Ask an Expert

1325–75; Middle English (adj.) < Latin expertus, past participle of experīrī to try, experience

Every day we live with the need to communicate. We need to rise above simple translation and see the meaning, when we build a website we need to include everyone (not just the sighted) and when we travel we are faced with challenging physical barriers. I know what it's like and think I have the depth and resources to help others make the right decisions.

Each month I will be responding to a question, chosen from a pool of some of the most commonly asked ones that I have been asked over the years and continue to be asked. A complete archive of "Ask an Expert" articles can be found here.

Donna Jodhan, a woman with short dark hair and glasses, sits at a table with a laptop in front of her.

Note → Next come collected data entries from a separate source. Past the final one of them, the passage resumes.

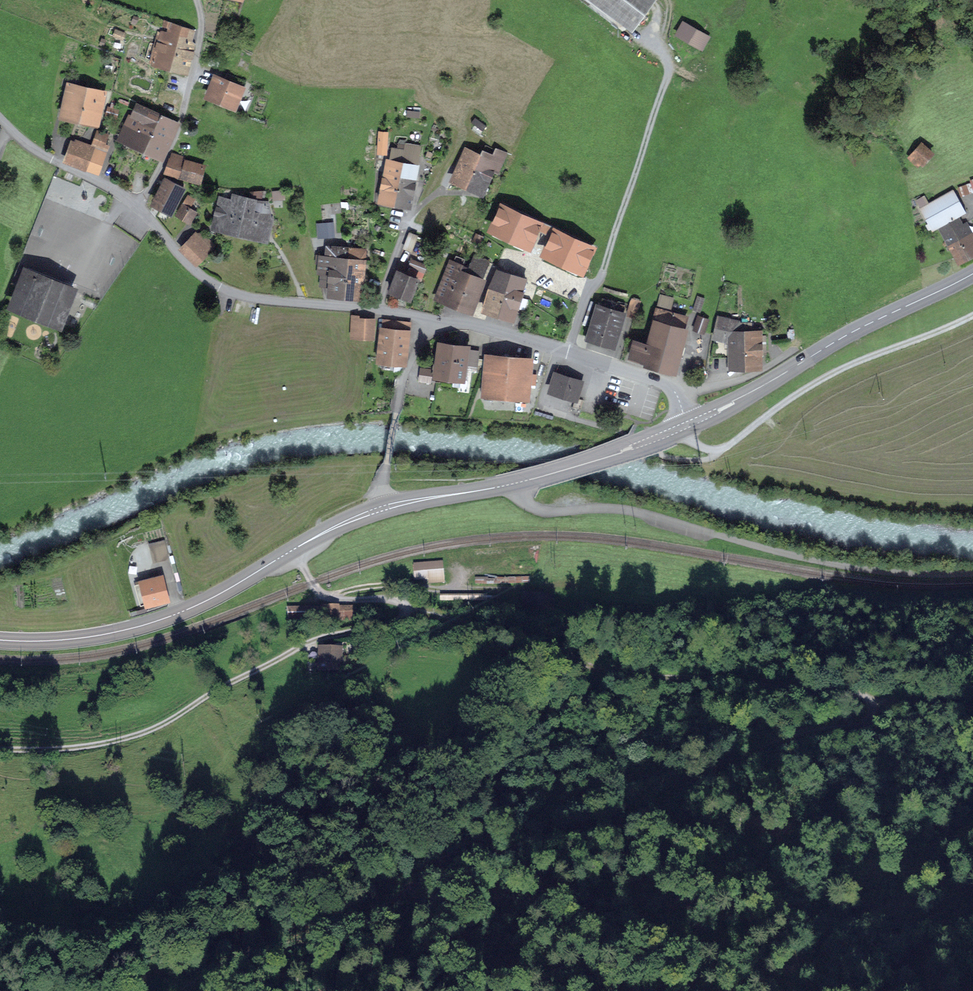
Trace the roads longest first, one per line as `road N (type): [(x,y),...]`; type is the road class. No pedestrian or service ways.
road 1 (track): [(174,990),(470,851),(598,839),(884,704),(433,617)]
road 2 (track): [(294,549),(321,597),(398,601),(407,611),(401,625),(320,641),(111,742),(54,753),(0,750)]
road 3 (track): [(517,484),(526,503),(541,511),(635,512),(831,565),(972,573)]
road 4 (secondary): [(373,511),(179,613),(101,635),(0,640)]
road 5 (secondary): [(689,422),(526,483),(373,511)]
road 6 (secondary): [(972,274),(689,422)]
road 7 (residential): [(140,212),(192,270),(229,293),(425,317)]
road 8 (residential): [(425,317),(643,377),(674,393),(689,422)]
road 9 (track): [(722,448),(851,366),(972,316)]
road 10 (residential): [(140,212),(186,103),(201,34),(195,0)]
road 11 (residential): [(0,120),(36,152),(140,212)]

This month, I'd like to answer the following question:

Making your apps more accessible

Before you say no or turn thumbs down on these suggestions; consider these thoughts.

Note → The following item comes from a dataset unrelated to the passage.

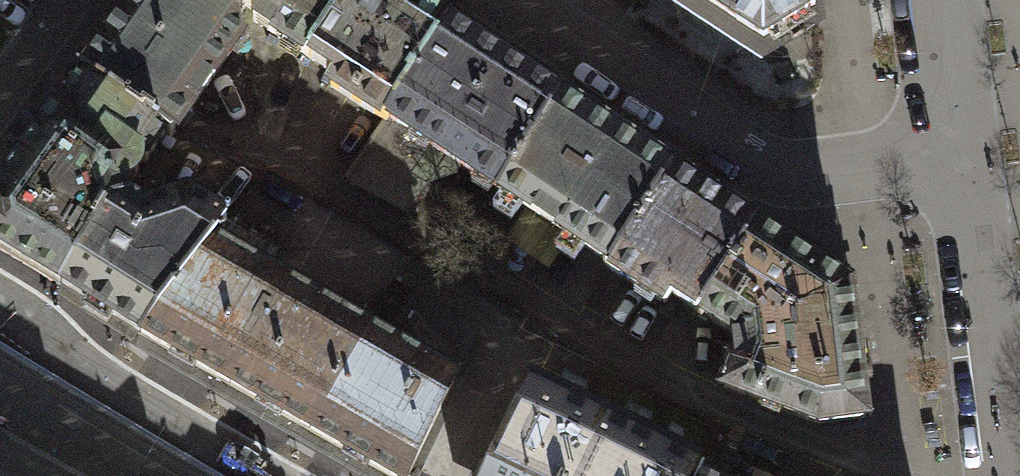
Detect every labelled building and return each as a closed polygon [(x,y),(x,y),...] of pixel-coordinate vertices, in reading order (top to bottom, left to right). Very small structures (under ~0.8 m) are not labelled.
[(82,71),(167,132),(173,135),(242,37),(239,18),(212,0),(132,0),(82,71)] [(239,18),(239,15),(246,6),(250,8),(253,21),(306,57),(344,0),(212,0),(239,18)] [(306,57),(332,73),(326,84),(383,122),(448,24),(411,0),(344,0),(306,57)] [(814,0),(704,0),(764,40),(815,8),(814,0)] [(504,60),(448,24),(383,122),(387,124),(390,120),(431,147),(499,191),(560,97),(504,60)] [(125,202),(121,189),(126,184),(131,182),(134,179),(137,175),(139,170),(139,163),(145,163),(167,132),(82,71),(0,188),(0,249),(60,286),(108,207),(125,202)] [(616,134),(560,97),(499,191),(610,264),(672,170),(616,134)] [(387,124),(383,122),(346,177),(407,212),(428,180),(418,173),(417,167),(431,147),(390,120),(387,124)] [(711,196),(672,170),(610,264),(608,268),(665,306),(671,296),(698,313),(756,225),(711,196)] [(108,207),(60,286),(140,336),(202,258),(225,222),(187,198),(142,212),(125,202),(108,207)] [(225,222),(202,258),(140,336),(262,405),(388,475),(408,475),(454,381),(454,378),(479,332),(416,296),(388,341),(315,300),(314,298),(266,271),(277,252),(225,222)] [(851,286),(756,225),(698,313),(735,335),(737,347),(739,357),(734,357),(723,389),(817,424),(866,418),(851,286)] [(699,469),(533,386),(490,472),(479,466),(474,475),(695,475),(699,469)]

You can definitely increase your revenue and reduce both your internal and external costs and here's how.

Take it from me! I have been an accessibility awareness consultant and advisor since 1998 and I continue to help companies to increase their revenues, reduce their costs, and reach hidden consumer markets!

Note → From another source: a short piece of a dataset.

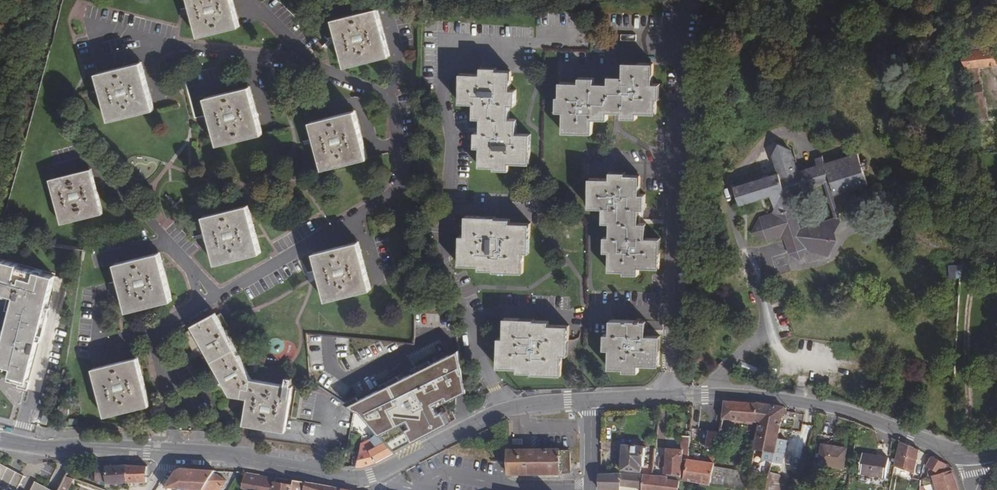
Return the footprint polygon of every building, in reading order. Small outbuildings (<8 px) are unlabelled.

Especially so that now that we are living in a world where we need to ensure that we have the tools to conquer the Covid virus, accessible apps are most important. Not just for the mainstream person but also for persons with disabilities, seniors, and those who have difficulty with technology.

I have some tips that will help you to create and develop suport apps. Here goes.

  • Make sure that your apps are easy to use, navigate, and understand.
  • Make sure that you name your app appropriately so that its name is easy to commit to memory.
  • Give your app a meaningful and appropriate name and that its name relates to its function.
  • Make sure that your app is easy to navigate and that it includes instructions that are easy to follow.
  • Pay particular attention to the colour scheme of the screen of your app and ensure that there is suitable contrast between foreground and background.
  • Do not overcrowd the screens of your app with text that is hard to read because it is either too small or too big or that it is too jumbled together.
  • Provide your users with appropriate error messages that are easy to understand.

That's it for now. This should be a good start for you.